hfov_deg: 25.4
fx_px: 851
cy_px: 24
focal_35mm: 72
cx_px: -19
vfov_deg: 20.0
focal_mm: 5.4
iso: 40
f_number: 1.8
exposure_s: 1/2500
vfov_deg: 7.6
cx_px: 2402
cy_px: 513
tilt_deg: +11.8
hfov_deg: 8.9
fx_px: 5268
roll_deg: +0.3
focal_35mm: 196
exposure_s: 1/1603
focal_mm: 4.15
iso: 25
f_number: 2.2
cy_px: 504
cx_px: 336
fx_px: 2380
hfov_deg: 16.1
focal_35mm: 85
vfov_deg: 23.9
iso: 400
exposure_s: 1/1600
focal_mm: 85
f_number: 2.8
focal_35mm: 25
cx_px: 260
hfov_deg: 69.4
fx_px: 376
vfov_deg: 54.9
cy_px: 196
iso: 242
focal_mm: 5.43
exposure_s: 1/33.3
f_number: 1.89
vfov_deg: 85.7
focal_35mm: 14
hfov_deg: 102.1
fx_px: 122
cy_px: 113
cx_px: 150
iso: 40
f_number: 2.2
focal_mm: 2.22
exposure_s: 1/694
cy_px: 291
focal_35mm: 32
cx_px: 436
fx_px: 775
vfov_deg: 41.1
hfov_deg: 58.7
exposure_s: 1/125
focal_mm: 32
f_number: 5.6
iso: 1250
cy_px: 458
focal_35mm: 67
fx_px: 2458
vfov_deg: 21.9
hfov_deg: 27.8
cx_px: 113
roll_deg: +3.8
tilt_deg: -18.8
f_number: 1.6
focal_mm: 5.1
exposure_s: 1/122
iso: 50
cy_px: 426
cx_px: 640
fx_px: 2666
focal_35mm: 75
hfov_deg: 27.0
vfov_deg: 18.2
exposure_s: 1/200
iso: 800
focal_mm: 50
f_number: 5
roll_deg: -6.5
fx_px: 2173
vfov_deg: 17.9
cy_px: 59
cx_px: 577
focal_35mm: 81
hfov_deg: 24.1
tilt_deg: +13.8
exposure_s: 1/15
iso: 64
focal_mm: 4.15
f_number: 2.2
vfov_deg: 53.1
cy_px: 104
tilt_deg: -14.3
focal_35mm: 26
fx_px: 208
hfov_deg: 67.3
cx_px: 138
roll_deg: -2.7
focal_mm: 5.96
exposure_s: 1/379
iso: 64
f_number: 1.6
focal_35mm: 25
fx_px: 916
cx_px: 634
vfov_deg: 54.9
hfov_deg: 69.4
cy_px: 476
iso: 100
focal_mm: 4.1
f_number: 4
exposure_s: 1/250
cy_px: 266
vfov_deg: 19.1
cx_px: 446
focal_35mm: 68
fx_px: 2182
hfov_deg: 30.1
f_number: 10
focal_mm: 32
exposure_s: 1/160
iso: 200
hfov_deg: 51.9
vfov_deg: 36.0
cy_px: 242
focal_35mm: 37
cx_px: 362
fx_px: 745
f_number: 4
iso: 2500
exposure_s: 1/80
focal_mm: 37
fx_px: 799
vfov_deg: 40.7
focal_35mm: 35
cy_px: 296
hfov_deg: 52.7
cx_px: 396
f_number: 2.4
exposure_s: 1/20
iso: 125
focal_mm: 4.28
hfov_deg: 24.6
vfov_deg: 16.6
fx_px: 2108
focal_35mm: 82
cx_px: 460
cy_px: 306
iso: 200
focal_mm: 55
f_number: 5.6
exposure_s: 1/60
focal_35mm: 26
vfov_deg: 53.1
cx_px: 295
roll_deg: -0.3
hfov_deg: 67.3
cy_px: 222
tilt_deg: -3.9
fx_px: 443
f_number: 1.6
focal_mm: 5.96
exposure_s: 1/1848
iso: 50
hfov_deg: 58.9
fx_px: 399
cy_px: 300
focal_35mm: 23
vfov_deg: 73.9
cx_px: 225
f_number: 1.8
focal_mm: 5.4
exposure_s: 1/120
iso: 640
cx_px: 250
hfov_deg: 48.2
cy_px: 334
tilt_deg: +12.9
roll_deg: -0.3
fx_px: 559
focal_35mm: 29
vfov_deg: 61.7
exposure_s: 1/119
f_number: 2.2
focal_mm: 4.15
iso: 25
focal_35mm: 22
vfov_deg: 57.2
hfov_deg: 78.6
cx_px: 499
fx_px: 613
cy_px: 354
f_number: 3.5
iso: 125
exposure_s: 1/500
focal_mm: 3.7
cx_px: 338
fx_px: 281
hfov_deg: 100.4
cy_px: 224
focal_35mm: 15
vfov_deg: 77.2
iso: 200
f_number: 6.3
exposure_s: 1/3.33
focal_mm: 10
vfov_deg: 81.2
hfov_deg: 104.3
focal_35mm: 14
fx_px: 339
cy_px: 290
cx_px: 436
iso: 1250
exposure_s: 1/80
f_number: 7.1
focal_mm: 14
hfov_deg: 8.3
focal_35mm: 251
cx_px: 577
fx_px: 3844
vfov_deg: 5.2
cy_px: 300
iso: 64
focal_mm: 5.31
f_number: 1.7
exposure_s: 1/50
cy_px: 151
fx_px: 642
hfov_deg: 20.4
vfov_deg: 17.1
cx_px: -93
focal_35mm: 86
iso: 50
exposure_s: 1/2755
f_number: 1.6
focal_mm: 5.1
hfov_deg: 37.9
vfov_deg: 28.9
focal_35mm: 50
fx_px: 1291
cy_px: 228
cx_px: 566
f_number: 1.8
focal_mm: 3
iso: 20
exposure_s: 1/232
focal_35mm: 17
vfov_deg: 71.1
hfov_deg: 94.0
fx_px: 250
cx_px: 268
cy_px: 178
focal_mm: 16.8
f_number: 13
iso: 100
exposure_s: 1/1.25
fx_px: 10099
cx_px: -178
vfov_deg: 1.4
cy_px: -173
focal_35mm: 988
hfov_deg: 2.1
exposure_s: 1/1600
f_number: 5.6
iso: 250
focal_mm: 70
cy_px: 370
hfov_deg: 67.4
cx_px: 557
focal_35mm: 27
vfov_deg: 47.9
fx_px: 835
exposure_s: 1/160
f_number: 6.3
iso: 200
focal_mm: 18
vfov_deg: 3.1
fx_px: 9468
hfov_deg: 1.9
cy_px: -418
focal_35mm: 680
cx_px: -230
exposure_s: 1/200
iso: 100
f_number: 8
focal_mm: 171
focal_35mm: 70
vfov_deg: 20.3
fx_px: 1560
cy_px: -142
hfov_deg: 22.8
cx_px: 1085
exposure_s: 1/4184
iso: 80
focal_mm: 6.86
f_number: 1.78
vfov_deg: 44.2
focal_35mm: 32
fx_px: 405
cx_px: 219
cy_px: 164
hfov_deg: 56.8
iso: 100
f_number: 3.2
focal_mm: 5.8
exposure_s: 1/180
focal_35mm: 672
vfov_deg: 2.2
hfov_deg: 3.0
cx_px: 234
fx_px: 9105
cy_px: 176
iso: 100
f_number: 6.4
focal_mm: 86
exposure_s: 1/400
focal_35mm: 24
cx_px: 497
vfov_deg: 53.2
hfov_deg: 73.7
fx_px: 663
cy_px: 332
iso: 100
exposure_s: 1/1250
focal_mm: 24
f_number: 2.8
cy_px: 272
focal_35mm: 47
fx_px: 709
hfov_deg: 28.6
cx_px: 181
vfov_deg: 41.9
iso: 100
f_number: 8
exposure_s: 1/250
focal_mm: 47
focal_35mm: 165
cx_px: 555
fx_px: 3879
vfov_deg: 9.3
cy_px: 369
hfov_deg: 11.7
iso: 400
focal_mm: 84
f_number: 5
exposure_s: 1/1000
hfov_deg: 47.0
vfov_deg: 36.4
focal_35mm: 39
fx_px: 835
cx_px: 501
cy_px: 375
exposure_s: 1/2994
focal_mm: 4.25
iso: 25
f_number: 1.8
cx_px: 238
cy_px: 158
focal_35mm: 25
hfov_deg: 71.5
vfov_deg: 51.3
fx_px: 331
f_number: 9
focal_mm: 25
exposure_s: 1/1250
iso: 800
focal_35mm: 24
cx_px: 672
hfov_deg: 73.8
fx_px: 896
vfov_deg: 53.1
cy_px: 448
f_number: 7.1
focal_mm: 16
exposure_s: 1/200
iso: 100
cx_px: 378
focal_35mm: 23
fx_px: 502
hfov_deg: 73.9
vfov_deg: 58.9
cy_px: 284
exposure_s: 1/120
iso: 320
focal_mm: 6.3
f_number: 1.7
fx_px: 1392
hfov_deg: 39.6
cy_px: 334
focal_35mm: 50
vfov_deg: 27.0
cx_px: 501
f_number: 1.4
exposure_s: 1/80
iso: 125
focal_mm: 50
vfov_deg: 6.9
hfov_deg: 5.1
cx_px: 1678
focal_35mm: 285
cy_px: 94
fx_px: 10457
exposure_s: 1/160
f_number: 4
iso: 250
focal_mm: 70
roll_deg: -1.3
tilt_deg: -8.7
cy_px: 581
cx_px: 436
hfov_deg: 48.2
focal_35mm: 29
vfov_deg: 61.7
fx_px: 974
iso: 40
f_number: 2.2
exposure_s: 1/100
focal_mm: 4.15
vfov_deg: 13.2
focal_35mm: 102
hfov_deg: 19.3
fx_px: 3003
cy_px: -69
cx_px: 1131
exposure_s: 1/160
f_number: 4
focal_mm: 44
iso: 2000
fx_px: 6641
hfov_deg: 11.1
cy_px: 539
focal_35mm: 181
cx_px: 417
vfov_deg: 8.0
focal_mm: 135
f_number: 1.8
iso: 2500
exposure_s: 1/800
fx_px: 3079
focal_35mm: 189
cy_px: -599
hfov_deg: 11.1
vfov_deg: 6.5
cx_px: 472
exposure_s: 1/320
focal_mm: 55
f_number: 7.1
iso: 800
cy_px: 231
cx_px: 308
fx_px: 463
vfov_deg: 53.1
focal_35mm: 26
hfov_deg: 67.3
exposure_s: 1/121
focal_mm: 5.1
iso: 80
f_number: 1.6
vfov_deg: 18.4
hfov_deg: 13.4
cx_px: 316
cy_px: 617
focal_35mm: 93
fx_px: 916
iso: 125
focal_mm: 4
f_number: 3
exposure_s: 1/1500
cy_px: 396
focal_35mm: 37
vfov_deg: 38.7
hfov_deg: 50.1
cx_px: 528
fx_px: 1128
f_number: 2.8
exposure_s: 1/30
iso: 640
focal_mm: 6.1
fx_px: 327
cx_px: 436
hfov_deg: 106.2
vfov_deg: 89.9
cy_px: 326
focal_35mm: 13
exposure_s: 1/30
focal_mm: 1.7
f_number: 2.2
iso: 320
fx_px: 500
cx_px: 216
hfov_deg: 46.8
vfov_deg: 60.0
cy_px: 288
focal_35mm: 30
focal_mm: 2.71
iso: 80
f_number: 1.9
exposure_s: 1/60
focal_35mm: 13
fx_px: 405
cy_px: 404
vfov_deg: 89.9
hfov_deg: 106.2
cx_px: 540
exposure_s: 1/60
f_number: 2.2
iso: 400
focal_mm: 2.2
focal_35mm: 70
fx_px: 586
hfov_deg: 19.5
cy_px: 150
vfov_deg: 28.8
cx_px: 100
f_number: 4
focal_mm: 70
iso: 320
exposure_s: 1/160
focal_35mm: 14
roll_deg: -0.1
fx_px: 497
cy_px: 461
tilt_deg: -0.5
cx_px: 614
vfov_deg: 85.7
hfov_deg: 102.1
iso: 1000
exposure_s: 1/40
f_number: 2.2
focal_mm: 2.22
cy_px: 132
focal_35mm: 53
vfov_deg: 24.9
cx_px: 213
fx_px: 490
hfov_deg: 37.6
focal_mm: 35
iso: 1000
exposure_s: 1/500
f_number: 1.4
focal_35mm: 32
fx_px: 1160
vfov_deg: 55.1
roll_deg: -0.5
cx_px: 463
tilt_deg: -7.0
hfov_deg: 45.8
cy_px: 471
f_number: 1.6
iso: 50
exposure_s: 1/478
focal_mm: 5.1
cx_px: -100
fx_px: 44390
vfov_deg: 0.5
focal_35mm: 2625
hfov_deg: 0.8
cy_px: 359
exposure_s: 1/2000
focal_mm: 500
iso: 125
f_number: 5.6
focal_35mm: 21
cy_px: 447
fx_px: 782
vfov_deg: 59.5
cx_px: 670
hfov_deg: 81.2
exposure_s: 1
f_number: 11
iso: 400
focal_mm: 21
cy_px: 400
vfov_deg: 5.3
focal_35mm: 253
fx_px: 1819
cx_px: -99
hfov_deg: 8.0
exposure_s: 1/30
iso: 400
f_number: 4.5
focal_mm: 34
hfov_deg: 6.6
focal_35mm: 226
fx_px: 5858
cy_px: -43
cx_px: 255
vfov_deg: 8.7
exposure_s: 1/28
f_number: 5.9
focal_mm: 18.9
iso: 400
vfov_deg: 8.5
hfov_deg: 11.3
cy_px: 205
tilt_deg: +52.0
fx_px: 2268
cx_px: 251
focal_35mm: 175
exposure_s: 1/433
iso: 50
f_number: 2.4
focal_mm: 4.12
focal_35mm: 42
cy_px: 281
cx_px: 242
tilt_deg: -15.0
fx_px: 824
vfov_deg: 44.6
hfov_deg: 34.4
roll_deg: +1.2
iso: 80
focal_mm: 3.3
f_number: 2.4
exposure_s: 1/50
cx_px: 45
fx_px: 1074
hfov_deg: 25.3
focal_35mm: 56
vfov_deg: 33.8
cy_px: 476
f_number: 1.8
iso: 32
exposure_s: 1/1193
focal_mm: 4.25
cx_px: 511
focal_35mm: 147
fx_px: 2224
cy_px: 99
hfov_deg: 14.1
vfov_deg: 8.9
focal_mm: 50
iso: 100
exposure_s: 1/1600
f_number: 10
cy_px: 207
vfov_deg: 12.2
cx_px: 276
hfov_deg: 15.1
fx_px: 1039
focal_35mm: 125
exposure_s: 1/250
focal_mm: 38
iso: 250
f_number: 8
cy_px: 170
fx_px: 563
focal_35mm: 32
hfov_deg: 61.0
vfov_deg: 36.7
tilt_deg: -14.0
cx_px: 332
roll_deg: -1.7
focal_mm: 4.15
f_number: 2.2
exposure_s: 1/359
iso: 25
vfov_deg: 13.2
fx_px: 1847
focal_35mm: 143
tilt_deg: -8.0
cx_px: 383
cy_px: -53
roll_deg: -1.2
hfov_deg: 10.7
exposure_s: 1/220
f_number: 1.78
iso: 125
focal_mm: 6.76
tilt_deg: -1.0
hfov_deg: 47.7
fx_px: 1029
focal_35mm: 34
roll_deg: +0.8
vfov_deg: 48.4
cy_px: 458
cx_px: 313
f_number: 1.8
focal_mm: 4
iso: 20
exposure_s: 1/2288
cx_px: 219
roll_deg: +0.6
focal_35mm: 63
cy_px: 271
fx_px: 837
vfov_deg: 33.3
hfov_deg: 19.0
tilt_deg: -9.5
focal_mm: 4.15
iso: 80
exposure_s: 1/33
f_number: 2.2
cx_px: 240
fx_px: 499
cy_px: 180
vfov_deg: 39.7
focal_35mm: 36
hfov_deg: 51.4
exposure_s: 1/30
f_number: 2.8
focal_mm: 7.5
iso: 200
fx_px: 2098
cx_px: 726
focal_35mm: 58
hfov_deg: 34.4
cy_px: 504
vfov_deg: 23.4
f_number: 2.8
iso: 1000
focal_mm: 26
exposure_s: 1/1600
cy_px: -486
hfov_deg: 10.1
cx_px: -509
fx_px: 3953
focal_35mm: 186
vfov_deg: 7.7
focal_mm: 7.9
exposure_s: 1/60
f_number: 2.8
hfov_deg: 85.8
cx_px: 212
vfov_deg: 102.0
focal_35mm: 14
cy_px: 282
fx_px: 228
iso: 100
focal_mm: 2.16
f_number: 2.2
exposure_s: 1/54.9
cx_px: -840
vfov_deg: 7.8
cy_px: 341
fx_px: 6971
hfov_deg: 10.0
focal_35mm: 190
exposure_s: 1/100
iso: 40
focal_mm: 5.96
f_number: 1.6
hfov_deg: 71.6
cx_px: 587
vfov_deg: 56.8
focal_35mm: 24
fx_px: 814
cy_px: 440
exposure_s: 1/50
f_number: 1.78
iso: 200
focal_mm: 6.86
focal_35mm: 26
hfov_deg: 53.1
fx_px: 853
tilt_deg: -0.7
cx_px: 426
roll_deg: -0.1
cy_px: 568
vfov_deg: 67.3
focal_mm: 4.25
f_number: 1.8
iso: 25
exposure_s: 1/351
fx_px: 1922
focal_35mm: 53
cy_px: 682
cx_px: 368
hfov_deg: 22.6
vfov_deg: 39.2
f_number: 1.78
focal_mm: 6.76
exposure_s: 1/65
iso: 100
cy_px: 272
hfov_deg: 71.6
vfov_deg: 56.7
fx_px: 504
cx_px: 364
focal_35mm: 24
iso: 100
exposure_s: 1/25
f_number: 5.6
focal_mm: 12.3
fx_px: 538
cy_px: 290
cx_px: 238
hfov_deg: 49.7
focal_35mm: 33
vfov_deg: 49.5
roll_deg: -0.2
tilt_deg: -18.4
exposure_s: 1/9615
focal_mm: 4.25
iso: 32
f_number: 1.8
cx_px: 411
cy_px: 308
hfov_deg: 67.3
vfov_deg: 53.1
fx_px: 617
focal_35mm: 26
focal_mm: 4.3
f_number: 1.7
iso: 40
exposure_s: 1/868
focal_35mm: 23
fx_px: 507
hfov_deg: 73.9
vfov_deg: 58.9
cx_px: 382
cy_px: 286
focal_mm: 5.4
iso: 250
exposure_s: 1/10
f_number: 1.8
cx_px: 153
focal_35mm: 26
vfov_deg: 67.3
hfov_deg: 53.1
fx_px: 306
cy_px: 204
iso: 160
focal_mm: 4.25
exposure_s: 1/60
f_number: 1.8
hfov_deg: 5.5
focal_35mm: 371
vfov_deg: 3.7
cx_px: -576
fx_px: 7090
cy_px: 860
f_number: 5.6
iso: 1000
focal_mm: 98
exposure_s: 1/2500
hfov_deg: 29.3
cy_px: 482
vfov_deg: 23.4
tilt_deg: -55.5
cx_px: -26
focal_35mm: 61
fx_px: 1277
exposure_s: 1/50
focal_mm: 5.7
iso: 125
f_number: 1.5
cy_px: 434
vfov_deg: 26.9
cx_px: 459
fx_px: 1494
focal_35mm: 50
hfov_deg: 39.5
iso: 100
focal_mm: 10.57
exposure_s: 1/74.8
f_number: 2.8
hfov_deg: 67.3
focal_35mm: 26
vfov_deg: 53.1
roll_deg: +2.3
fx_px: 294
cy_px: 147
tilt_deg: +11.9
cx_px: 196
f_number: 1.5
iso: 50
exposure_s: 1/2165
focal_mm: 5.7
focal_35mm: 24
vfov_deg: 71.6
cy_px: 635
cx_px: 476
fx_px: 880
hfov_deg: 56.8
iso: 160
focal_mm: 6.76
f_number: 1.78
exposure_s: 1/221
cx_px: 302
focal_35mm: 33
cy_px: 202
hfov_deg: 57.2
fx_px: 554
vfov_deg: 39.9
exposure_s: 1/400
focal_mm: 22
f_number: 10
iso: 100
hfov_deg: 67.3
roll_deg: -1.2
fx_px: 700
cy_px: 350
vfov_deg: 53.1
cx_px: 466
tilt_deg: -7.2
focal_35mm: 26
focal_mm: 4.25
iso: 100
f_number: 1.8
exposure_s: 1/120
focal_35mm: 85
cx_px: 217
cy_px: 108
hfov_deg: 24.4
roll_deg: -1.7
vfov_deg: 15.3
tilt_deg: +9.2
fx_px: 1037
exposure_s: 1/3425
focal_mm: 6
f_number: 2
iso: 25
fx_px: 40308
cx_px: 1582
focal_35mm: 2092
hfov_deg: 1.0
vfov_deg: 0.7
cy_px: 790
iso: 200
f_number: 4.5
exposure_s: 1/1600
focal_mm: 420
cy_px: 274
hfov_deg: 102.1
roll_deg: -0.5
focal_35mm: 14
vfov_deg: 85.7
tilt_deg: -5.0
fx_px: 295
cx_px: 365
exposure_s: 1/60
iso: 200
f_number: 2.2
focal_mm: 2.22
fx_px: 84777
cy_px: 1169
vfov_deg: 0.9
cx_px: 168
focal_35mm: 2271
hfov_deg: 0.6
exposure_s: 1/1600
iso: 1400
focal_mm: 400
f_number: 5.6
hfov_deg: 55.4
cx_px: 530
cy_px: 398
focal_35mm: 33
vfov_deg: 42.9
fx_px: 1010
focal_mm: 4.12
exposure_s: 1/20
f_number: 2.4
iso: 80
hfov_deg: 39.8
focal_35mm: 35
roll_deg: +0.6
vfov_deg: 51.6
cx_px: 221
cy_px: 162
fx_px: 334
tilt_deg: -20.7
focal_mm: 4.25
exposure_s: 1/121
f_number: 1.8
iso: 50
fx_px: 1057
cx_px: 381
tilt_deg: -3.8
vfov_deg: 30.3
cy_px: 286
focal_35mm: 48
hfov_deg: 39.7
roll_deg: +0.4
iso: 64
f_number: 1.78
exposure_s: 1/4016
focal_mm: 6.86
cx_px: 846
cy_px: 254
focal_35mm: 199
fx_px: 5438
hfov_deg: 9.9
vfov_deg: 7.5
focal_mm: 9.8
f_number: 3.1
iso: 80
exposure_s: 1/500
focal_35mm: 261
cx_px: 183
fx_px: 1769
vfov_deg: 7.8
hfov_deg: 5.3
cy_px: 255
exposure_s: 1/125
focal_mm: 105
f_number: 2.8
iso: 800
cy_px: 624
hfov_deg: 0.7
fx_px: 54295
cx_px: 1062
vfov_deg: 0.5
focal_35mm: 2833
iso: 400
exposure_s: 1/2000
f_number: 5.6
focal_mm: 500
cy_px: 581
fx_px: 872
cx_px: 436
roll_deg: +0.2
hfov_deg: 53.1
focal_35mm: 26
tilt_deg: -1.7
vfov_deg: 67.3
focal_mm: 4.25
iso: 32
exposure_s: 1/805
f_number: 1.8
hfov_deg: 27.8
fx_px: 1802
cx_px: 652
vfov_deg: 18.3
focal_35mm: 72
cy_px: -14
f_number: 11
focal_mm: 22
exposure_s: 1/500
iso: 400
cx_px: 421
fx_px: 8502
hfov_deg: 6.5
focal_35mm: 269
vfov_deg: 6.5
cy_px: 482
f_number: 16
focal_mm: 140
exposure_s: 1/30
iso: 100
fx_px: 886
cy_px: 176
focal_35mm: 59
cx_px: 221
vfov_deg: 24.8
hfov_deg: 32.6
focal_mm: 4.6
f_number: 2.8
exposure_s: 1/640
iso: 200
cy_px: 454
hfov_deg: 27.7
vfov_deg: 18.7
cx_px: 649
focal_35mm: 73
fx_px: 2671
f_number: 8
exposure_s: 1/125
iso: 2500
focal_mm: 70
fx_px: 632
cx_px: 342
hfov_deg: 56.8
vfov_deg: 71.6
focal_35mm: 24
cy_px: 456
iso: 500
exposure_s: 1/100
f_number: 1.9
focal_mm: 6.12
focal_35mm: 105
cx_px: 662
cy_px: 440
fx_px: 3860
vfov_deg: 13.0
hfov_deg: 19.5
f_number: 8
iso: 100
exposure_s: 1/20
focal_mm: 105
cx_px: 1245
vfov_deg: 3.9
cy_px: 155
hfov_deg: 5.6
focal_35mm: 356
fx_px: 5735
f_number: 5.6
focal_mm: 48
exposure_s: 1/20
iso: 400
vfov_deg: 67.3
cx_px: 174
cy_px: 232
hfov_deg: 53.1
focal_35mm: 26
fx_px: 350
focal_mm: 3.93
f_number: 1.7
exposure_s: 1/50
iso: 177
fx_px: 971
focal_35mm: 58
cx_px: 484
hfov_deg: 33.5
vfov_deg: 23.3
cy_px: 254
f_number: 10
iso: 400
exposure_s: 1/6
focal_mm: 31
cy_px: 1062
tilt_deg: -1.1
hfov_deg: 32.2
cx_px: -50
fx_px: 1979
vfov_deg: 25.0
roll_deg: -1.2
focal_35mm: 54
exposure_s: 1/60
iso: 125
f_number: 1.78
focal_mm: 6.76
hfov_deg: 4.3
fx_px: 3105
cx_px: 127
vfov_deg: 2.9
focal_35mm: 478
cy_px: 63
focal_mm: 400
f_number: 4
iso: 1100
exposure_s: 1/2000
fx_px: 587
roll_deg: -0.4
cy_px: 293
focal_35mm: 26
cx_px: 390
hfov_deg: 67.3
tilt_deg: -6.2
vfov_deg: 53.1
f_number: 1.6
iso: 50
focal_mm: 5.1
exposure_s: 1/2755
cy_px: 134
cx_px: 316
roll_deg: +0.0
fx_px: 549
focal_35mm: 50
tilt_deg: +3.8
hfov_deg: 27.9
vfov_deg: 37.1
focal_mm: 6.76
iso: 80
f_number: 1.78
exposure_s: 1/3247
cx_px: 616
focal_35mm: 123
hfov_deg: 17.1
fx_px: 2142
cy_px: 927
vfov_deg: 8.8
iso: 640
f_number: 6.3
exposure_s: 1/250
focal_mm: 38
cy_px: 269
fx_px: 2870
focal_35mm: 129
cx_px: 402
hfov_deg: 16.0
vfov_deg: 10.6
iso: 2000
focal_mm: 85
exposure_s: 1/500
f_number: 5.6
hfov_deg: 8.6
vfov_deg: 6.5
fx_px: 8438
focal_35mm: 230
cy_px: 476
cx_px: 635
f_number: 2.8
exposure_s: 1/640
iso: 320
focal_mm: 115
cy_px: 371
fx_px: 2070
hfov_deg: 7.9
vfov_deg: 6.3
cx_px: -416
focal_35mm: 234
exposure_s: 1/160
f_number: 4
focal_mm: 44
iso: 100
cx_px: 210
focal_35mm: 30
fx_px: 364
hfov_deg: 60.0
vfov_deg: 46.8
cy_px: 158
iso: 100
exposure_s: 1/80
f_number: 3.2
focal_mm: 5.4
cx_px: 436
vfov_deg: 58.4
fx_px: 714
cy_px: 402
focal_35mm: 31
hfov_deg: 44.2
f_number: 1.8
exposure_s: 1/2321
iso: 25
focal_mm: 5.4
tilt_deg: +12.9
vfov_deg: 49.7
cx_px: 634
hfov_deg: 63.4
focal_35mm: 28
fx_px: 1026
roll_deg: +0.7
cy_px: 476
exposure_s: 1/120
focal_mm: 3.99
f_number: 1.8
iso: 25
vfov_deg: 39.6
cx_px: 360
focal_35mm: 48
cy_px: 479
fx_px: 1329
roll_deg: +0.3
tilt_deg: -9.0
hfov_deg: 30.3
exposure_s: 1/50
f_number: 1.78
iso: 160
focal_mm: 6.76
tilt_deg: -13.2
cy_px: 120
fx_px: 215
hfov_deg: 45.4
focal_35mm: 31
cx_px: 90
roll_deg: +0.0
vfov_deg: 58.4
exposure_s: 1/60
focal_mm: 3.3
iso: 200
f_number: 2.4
* * * * *
== Your instructions ==
The answer is the run of lines above from the line containing "hfov_deg: 3.0" through the line containing "vfov_deg: 36.4", copied exactly and alone.

== Written response ==
hfov_deg: 3.0
cx_px: 234
fx_px: 9105
cy_px: 176
iso: 100
f_number: 6.4
focal_mm: 86
exposure_s: 1/400
focal_35mm: 24
cx_px: 497
vfov_deg: 53.2
hfov_deg: 73.7
fx_px: 663
cy_px: 332
iso: 100
exposure_s: 1/1250
focal_mm: 24
f_number: 2.8
cy_px: 272
focal_35mm: 47
fx_px: 709
hfov_deg: 28.6
cx_px: 181
vfov_deg: 41.9
iso: 100
f_number: 8
exposure_s: 1/250
focal_mm: 47
focal_35mm: 165
cx_px: 555
fx_px: 3879
vfov_deg: 9.3
cy_px: 369
hfov_deg: 11.7
iso: 400
focal_mm: 84
f_number: 5
exposure_s: 1/1000
hfov_deg: 47.0
vfov_deg: 36.4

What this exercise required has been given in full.